In a blogpost in GLOBTAXGOV, and in article in 2018, we addressed the 1981 CoE Convention with its 2018 Protocol. In a nutshell, the 2018 Protocol recommends in order to protect automatic processing of personal data in a  world of big data:

  • Reinforcing the powers and independence of the data protection authorities and enhancing legal basis for international cooperation;
  • Greater transparency of data processing;
  • Stronger accountability of data controllers including also the obligation to declare data breaches.
  • Regarding privacy, the Convention recommends the “privacy by design” principle i.e. the design of the data processing is done in such a way that it prevents (or minimizes) the risk of interference with the data subjects’ rights and fundamental freedoms.
  • Regarding decision-making in a world of big data, art. 11. introduces new rights for the persons in an algorithmic decision-making  context,  which  are  particularly  relevant  in  connection  with  the development  of  artificial    For instance,  (i) in  order  to  obtain  confirmation  of  the processing of personal data on request, at reasonable intervals, and without excessive delay or expense, the communication of the processed data must take place in an intelligible form in order to ensure the transparency of processing and (ii) the data subjects have the right not to be subject to a decision significantly affecting him or her based solely on an automated processing of data without having his or her views taken into consideration.

Way forward

The OECD has stated in the 2019 report to the G20 the need to ensure that the exchange of information “meet the expected standards of confidentiality and data safeguards” (p. 20). In addition, the OECD is providing technical assistance to members of the Global Forum on Transparency and data safeguards. However, despite the good efforts of the OECD, there is not a specific multilateral instrument that provides for safeguards to protect the confidentiality of the information exchanged.

If one example can illustrate this is the breach of the Bulgarian tax agency’s security systems in July 2019 that resulted  in a data leak that exposed financial account information of four million Bulgarians and foreign taxpayers. This breach resulted in countries such as Switzerland and other countries participating in the Global Forum on Transparency to stop information exchange with Bulgaria.

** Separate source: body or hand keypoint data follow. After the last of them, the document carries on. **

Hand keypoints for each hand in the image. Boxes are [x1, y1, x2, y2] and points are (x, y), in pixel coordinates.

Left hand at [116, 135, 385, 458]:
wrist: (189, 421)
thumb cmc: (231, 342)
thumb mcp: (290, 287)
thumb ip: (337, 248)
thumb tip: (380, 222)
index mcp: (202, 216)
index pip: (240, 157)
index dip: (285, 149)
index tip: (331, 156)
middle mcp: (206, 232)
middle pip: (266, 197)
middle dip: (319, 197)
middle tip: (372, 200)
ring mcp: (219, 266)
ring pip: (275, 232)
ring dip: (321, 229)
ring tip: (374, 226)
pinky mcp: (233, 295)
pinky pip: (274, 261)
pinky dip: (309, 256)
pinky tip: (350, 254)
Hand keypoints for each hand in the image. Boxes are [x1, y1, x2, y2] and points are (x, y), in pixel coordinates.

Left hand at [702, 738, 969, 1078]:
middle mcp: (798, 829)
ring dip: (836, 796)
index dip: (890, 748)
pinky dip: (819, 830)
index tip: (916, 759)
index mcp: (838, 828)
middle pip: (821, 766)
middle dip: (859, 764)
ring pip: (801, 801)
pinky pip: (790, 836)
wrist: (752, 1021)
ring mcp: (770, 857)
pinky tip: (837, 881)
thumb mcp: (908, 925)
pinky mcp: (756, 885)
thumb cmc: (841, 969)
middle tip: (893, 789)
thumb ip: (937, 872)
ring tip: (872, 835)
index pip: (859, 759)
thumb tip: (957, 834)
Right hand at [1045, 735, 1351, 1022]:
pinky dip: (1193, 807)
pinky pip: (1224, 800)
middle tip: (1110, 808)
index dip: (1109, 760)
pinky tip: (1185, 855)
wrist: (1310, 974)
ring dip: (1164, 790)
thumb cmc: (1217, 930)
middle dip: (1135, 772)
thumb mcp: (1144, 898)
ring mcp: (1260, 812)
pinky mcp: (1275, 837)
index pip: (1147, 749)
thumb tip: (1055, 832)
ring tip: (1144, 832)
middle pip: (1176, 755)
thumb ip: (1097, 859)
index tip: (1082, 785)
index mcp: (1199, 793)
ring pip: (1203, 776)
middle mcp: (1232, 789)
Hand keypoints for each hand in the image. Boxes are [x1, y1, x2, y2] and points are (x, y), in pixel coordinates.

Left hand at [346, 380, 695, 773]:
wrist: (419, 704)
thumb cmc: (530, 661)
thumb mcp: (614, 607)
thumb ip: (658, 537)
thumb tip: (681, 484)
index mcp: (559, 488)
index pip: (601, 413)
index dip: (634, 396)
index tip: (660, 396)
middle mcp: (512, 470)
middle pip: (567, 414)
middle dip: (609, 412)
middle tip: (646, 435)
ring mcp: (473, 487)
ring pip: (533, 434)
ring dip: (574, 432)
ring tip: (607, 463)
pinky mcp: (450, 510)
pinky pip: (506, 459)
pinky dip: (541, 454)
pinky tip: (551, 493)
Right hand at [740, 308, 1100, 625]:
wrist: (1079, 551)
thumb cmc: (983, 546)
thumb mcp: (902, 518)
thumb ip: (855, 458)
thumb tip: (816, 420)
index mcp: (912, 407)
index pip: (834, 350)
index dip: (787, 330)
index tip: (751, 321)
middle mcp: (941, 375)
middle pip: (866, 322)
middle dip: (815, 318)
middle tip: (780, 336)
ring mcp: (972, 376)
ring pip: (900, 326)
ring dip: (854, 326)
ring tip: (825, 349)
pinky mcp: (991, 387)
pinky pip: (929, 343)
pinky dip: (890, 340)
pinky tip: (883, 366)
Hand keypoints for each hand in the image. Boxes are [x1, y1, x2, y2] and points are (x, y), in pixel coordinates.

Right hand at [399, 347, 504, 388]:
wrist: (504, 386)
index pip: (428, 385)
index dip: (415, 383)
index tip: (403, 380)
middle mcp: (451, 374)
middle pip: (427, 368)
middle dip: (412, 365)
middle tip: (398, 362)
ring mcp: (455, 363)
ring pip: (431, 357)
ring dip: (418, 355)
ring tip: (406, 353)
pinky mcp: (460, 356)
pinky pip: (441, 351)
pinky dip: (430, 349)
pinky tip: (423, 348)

In the international instruments mentioned above, the rules to safeguard the confidentiality of information exchanged including also automatic exchange are limited. Therefore,  in Latin America countries (e.g. Brazil) have follow the OECD Manual for exchange of information, and some countries (Argentina, Uruguay) have adopted the Council of Europe Convention for the processing of automatic processing of personal data.

In our view exchange of information requires adequate protection and even more now when bulks of information are being exchanged following the BEPS Project. It is the responsibility of the tax administrations to ensure that the exchange of information has sufficient safeguards to protect the confidentiality of the information exchanged. Our recommendations for countries in Latin America (but also extended to other countries including African countries) is to introduce rules to protect confidentiality as mentioned in section 2 above and to sign and ratify the CoE Convention on Automatic Processing of Personal Data including the 2018 Protocol applicable to big data.